Tony suggests that the film "gives in" to the urge to harmonize the Gospels, noting that the film's introductory description of Joseph of Arimathea is drawn from different aspects in the canonical Gospels. It is important, though, to grasp something of the grammar of documentary film. You could in theory tease out what each evangelist says and where they agree and where they disagree. Speaking for myself, that's just the kind of work that I love doing! I write books on that type of thing.

But in a pacy documentary where you only have so much time, you have to find shortcuts while remaining as fair and accurate as possible within those constraints. So what we are looking at is not harmony but summary. And it is impressive that in spite of its use of standard summarizing techniques ("the Gospels say" where several details are combined), the episode still draws attention to specific Gospels. Tony does not mention that the episode regularly draws attention to what a specific Gospel says, including the use of on-screen references.

(2) Embroidering?

Tony suggests that contributors engage in "embroidering" the source material, i.e. adding things that are not in the text:
Series advisor Mark Goodacre says in the episode, “the gospels describe Joseph of Arimathea as being a sympathizer with the Jesus movement.

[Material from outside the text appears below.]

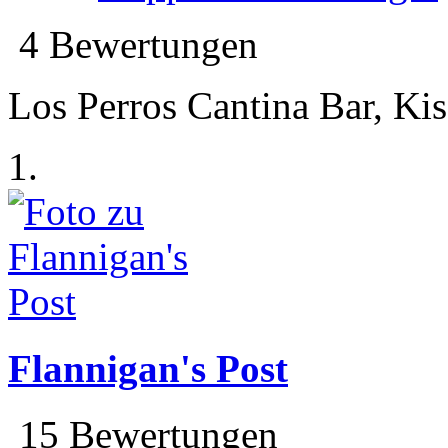
4 Bewertungen
Los Perros Cantina Bar, Kis
1.
Flannigan's Post
15 Bewertungen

He’s fascinated with Jesus; so fascinated that even after the crucifixion he wants to make sure that the right thing is done, that Jesus gets the right burial.” Goodacre is certainly embroidering here; the Gospels say nothing about Joseph’s “fascination” with Jesus, nor the motives behind his desire for Jesus to get a proper burial.
The idea that Joseph of Arimathea sympathizes with the Jesus movement I draw from the characterization of him as a "disciple of Jesus" in Matt. 27.57 and John 19.38. His fascination with Jesus I infer from this and from the description of his actions in reclaiming Jesus' body and burying it. It is, of course, possible that Joseph was not that interested in Jesus, but that does not seem like as strong an inference from the texts as the one that I am making. The idea that Joseph is trying to do "the right thing" is inferred from Luke's suggestion that he was "righteous".

In other words, there is a difference between "embroidery" (making stuff up) and inference (teasing out what the texts imply).

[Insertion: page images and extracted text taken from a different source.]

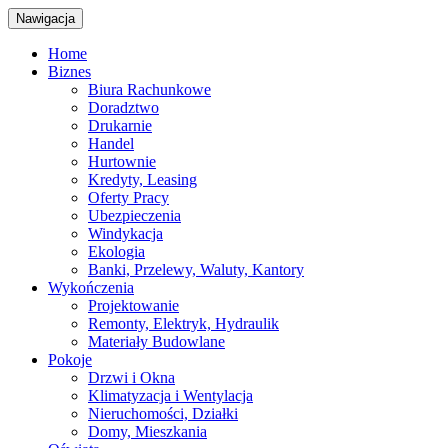
Nawigacja
Home
Biznes
Biura Rachunkowe
Doradztwo
Drukarnie
Handel
Hurtownie
Kredyty, Leasing
Oferty Pracy
Ubezpieczenia
Windykacja
Ekologia
Banki, Przelewy, Waluty, Kantory
Wykończenia
Projektowanie
Remonty, Elektryk, Hydraulik
Materiały Budowlane
Pokoje
Drzwi i Okna
Klimatyzacja i Wentylacja
Nieruchomości, Działki
Domy, Mieszkania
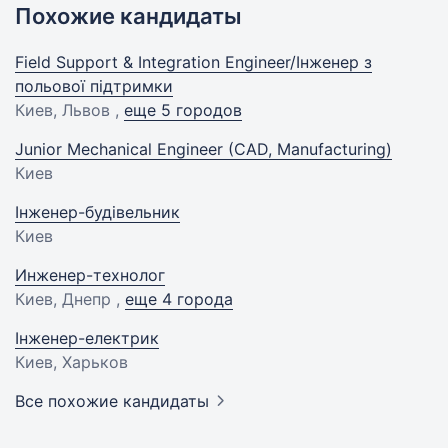
Похожие кандидаты
Field Support & Integration Engineer/Інженер з
польової підтримки
Киев, Львов ,
еще 5 городов
Junior Mechanical Engineer (CAD, Manufacturing)
Киев
Інженер-будівельник
Киев
Инженер-технолог
Киев, Днепр ,
еще 4 города
Інженер-електрик
Киев, Харьков
Все похожие кандидаты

(3) Influenced by Mel Gibson?

Tony also suggests that my description of the scourging of Jesus in the documentary may have been influenced by The Passion of the Christ (dir. Mel Gibson, 2004). It isn't. It's difficult to know quite how to respond to this except to say that while it is true that I love watching Jesus films more than almost anyone else (OK, also Matt Page and Peter Chattaway), Gibson's film has exercised little influence on my historical imagination.

Incidentally, while Tony suggests that Gibson didn't think he was making stuff up, I'm not sure that's right. Gibson knew he was embroidering (e.g. "I felt that I had a pretty wide berth for artistic interpretation, and to fill in some of the spaces with logic, with imagination, with various other readings" [Interview here].) And chief among those other readings was Anne Catherine Emmerich, which absolutely dominates the film's screenplay.

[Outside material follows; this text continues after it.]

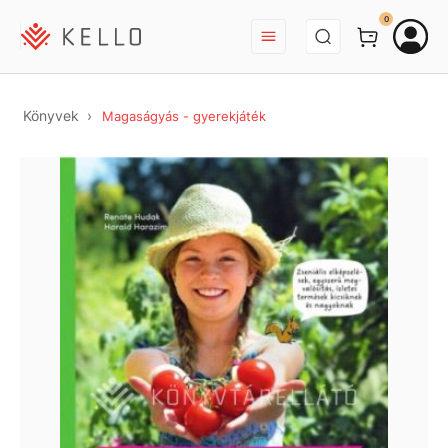
BEJELENTKEZÉS
0
Könyvek
Magaságyás - gyerekjáték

(4) A flair for the dramatic?

Tony also draws attention to a place in the documentary where I discuss the crown of thorns:
One final point: Goodacre shows a flair for the dramatic when he says “they pressed [the crown of thorns] into his head so that you see blood trickling down his face.” Where do we “see” this? Certainly not in the New Testament Gospels, which only mention the soldiers placing, not pressing, the crown upon Jesus’ head.
I am tempted to be flattered by the idea that I have some dramatic flair! Unfortunately, the context of the comment shows it to be far more mundane. The documentary uses the Turin Shroud as a point of departure for discussing Jesus' Passion, and in the comment Tony quotes I am describing Jesus' passion according to the shroud, where blood trickles down Jesus' face from the presumed crown of thorns. I am, of course, a massive Shroud Sceptic (I know, I'm a horrible sceptic about all these things), but that does not mean that one cannot attempt to understand what it is that the artifact in question is attempting to depict.